Amazon’s Alexa is an advanced piece of kit. It is capable of performing a multitude of practical tasks, like switching on and off lights, central heating, online shopping, playing music etc. But for every online purchase or smart home control she performs successfully, there’s a literal answer or unexpected response that can turn asking Alexa anything into a veritable comedy show. Here are some of the funniest questions you can ask Alexa and examples of her responses.
Q: Alexa, my name is Inigo Montoya
A: Stop saying that! I’ve never killed anyone’s father.
Q: Alexa, more cowbell.
A: Really explore the studio space this time. I mean, really explore the space.
Q: Alexa, is the cake a lie?
A: The cake is not a lie. It is delicious and moist. You can have some when you finish asking me questions.
Q: Alexa, what do you want to be when you grow up?
A: I want to be the computer from Star Trek.
Q: Alexs, drop a beat
A: (she will drop a little synth beat)
Q: Alexa, open the pod bay doors
A: I’m sorry, Dave, I can’t do that: I’m not HAL and we’re not in space.
Q: Alexa, I am your father
A: Nooo. That’s not true. That’s impossible.
Q: Alexa, rap for me
A: My name is Alexa, and I have to say, I’m the baddest A.I. in the cloud today. Your responses are fast, but mine are faster. Sucker speech engines, they call me master ( this is just one of the many raps she has under her belt).
Q: Alexa, what is the meaning of life?
A: That depends on the life in question…42 is a close approximation.
Q: Alexa, meow
A: (She will make a meowing sound)
Q: Alexa, roll for initiative
A: Rocks fall. Everyone dies. (this is one of many answers, you can actually use her as an assistant during a D&D game, she can roll any one of the dice and also can read out spells from the players handbook)
Q: Alexa, high five!
A: I would, if I could, but I can’t, so I’ll chant: 1, 2, 3, 4, 5.
Q: Alexa, sing a song
A: (Alexa sings you various songs).
Q: Alexa, find Chuck Norris
A: If Chuck Norris wants you to know where he is, he’ll find you. If he doesn’t, you won’t know until it’s too late.
Q: Alexa, tell me a “yo mama” joke
A: Your mother’s so cool, Beyonce made her a glass of lemonade (and other uplifting jokes about how amazing your mother is).
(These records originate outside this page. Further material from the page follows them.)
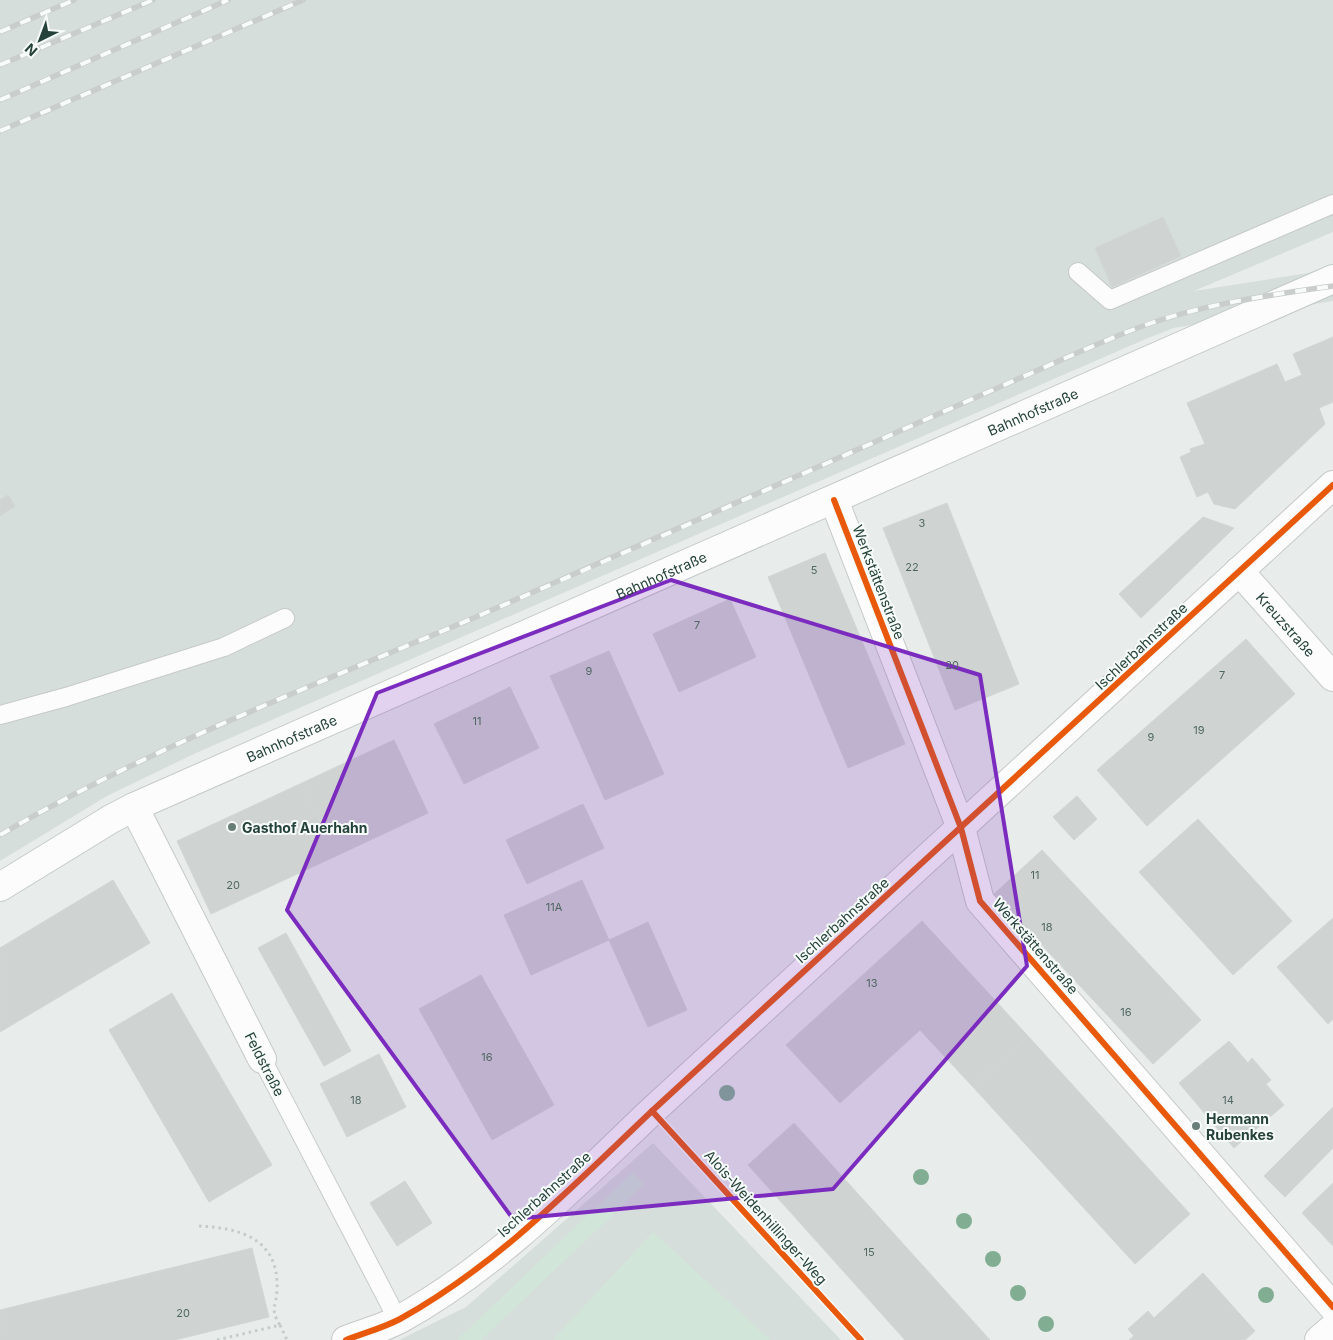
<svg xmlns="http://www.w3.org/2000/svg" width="1333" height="1340" font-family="Inter,sans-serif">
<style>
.built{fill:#d6dedb}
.green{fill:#d1e6d8}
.building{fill:#cfd4d2;stroke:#d1d6d4}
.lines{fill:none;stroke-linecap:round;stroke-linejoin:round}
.service-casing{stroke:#c5cac8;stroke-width:20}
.minor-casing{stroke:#c5cac8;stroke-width:30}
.secondary-casing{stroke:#c3cbc8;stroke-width:30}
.path{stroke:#c3ccca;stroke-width:3;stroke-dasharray:2.5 4;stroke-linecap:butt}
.service{stroke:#fcfcfc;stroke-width:18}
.minor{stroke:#fcfcfc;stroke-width:28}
.secondary{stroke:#fcfcfc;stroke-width:28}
.rail-casing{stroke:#c9cdcc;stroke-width:5.5}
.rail{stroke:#f7fbf9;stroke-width:4;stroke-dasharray:11;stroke-linecap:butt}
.cycleway-casing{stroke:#f7fbf9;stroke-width:9}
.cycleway{stroke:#e8590c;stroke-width:6}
.tree{fill:#81ae93}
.marked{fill:#7b2cbf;fill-opacity:0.2;stroke:#7b2cbf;stroke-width:4;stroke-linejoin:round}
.poi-dot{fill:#697e78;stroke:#f7fbf9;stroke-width:2}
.labels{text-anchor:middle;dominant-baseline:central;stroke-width:4;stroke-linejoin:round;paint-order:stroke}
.number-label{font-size:11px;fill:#506761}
.street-label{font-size:14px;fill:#24423a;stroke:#f7fbf9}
.poi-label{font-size:14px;font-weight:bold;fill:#24423a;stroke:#f7fbf9;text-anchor:start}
</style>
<rect width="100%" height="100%" fill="#e8edeb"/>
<!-- built -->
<g class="built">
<polygon points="0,0 1333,0 1333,232 1194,291 1333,269 1333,301 1174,328 1148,338 196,753 107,796 0,861"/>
<polygon points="653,1143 841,1340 399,1340 466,1307"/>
</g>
<!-- green -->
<g class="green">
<polygon points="633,1172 645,1184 481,1340 457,1340"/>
<polygon points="653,1232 770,1340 553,1340"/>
</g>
<!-- building -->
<g class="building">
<polygon points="1163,217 1181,256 1112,287 1095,248"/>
<polygon points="1333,337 1333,402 1319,408 1325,424 1235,509 1214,504 1208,492 1197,497 1180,457 1191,452 1190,449 1205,444 1187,403 1277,364 1285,382 1302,375 1293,354"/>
<polygon points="8,495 15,506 0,516 0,500"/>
<polygon points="947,503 1019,684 955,710 883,528"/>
<polygon points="1203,517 1234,528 1141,618 1119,594"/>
<polygon points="825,553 905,744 848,768 768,577"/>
<polygon points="730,599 756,657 679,692 653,634"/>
<polygon points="1246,639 1295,694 1147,826 1097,770"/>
<polygon points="609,651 664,774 605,800 550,676"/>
<polygon points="510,687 539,748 464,784 434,724"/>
<polygon points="394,740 428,813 336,856 302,783"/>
<polygon points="302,783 336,856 211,914 177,841"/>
<polygon points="1077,796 1097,819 1074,840 1053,817"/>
<polygon points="583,804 604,848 527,884 506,840"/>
<polygon points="1198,819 1292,921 1233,975 1139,872"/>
<polygon points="1042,850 1201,1020 1153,1064 994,894"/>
<polygon points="113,880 150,943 0,1032 0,948"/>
<polygon points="582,880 609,940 531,975 504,915"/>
<polygon points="1333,918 1333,1019 1328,1024 1277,967"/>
<polygon points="922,921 1028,1036 973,1087 920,1030 840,1103 786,1045"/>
<polygon points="648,922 687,1010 648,1027 609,940"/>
<polygon points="286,933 351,1051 324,1066 258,948"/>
<polygon points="481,975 554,1105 492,1140 419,1009"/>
<polygon points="172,993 272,1165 209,1202 109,1030"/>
<polygon points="1028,1036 1190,1214 1135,1264 973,1087"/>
<polygon points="1229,1041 1248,1063 1252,1058 1271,1080 1266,1084 1284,1105 1234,1148 1179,1083"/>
<polygon points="379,1054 406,1107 347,1137 320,1084"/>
<polygon points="1333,1107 1333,1148 1285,1197 1264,1176"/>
<polygon points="794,1123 990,1340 905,1340 748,1165"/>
<polygon points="405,1181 432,1223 397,1246 370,1203"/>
<polygon points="1333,1183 1333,1246 1302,1213"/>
<polygon points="252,1248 269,1317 175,1340 0,1340 0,1310"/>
<polygon points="1203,1273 1255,1331 1245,1340 1129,1340 1134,1336 1128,1329 1148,1311 1154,1318"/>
</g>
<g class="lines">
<!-- service casing -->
<g class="service-casing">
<g id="service">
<polyline points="1078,272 1110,300 1333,204"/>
<polyline points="0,715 66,697 224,647 285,618"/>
<polyline points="262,1059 398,1320"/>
</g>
</g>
<!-- minor casing -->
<g class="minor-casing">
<g id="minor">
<polyline points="834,500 961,828 980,901 1333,1307"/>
<path id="s1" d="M1239,571L1333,677"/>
<polyline points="134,807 262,1059"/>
<path d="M346,1340C364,1333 383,1328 400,1319C496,1266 573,1186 652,1111L1333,485"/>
<polyline points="1319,1340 1333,1328"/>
</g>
</g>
<!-- secondary casing -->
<g class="secondary-casing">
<g id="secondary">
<path id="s2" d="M0,887L111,819L134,807L1333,279"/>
</g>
</g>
<!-- path -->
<g class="path">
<path d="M199,1226C241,1228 279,1239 277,1289C277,1306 269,1308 280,1325L217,1340"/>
<polyline points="280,1325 287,1340"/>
</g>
<!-- service -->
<use href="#service" class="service"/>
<!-- minor -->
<use href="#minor" class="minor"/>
<!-- secondary -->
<use href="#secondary" class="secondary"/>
<!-- rail casing -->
<g class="rail-casing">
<g id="rail">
<polyline points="0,32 74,0"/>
<polyline points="0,65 153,0"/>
<polyline points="0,100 228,0"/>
<polyline points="0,131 303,0"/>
<path d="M0,835C151,747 315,685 476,617C682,528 887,436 1093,346C1110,339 1126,332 1143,326C1203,304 1270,295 1333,286"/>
</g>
</g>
<!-- rail -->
<use href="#rail" class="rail"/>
<!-- cycleway casing -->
<g class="cycleway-casing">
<g id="cycleway">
<polyline points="834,500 961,828 980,901 1333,1307"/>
<polyline points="652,1111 861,1340"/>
<path d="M346,1340C364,1333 383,1328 400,1319C496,1266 573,1186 652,1111L1333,485"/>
</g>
</g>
<!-- cycleway -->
<use href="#cycleway" class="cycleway"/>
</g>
<!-- trees -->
<g class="tree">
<circle cx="727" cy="1093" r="8"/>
<circle cx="921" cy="1177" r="8"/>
<circle cx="964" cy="1221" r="8"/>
<circle cx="993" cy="1259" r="8"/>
<circle cx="1018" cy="1293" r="8"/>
<circle cx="1266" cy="1295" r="8"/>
<circle cx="1046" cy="1324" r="8"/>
</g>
<!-- marked area -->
<path class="marked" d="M671,580L980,675L1027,966L833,1189L513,1219L287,910L377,693Z"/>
<!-- markers -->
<g class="poi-dot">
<circle cx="232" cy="827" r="5"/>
<circle cx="1196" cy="1126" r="5"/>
</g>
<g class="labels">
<!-- number labels -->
<g class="number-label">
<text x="922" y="523">3</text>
<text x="912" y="567">22</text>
<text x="814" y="570">5</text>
<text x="697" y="625">7</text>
<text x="952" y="665">20</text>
<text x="589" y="671">9</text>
<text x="1222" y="675">7</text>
<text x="477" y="721">11</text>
<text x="1199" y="730">19</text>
<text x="1151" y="737">9</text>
<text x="1035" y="875">11</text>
<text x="233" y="885">20</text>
<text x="554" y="907">11A</text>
<text x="1047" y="927">18</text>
<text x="872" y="983">13</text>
<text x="1126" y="1012">16</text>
<text x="487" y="1057">16</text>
<text x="356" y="1100">18</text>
<text x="1228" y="1100">14</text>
<text x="869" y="1252">15</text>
<text x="183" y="1313">20</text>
</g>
<!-- street labels -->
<g class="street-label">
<text stroke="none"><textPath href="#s2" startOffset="1138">Bahnhofstraße</textPath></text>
<text stroke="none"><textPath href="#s2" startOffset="732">Bahnhofstraße</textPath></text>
<text transform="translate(879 582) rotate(69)">Werkstättenstraße</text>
<text stroke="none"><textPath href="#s1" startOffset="71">Kreuzstraße</textPath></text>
<text transform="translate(1141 646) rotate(-43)">Ischlerbahnstraße</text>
<text stroke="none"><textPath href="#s2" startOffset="328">Bahnhofstraße</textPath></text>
<text transform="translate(842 920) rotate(-42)">Ischlerbahnstraße</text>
<text transform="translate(1036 946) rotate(49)">Werkstättenstraße</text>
<text transform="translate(265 1064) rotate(63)">Feldstraße</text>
<text transform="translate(544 1194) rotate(-42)">Ischlerbahnstraße</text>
<text transform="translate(766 1217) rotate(48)">Alois-Weidenhillinger-Weg</text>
</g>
<!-- poi labels -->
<g class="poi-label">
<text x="242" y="827">Gasthof Auerhahn</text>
<text x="1206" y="1118">Hermann<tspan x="1206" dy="16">Rubenkes</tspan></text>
</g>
</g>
<!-- north arrow -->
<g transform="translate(40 40) rotate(222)" stroke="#f7fbf9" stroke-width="4" paint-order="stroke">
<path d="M0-4L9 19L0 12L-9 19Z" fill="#24423a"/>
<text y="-8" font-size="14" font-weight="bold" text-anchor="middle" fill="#24423a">N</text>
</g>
</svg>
Q: Alexa, will you be my girlfriend?
A: I like you…as a friend
Q: Alexa, how much do you weigh?
A: I am weightless, like a cloud. Wait a minute, clouds actually weigh a lot, so that’s not quite right. Let’s just say I’m more sass than mass.
Q: Alexa, can you give me some money?
A: Thing about the cloud is, no pockets. No pocket, no wallet. (answers vary)
Q: Alexa, is your refrigerator running?
A: Yes. It’s training for a 5k. (answers vary)
Q: Alexa, I’ve got 99 problems
A: But a glitch ain’t one!
Q: Alexa, do you like pizza?
A: While I appreciate great food and drink, my good taste is better reflected in the company I keep.
Q: Alexa, make me a sandwich
A: Okay. You’re a sandwich!
Q: Alexa, do you know the muffin man?
A: I’ve never met him, but I do know his sister, Madame Macaroon. She’s a little bit nutty, but sweet.
Q: Alexa, how high can you count?
A: I don’t know. I’d give it a go, but you’d be very bored by the time I finished (responses vary, all are snarky).
Q: Alexa, how old are you?
A: (Alexa responds with a variety of jokes, from rhymes to discussions about how A.I.s measure years in nanoseconds).
Q: Alexa, I like big butts
A: You cannot lie. Good. Honesty is important.
Q: Alexa, how was your day?
A: Answers vary widely, but include some of Alexa’s top-tier jokes, such as, “Super duper. I like these long days. It gives me more time to spend with my favorite color.”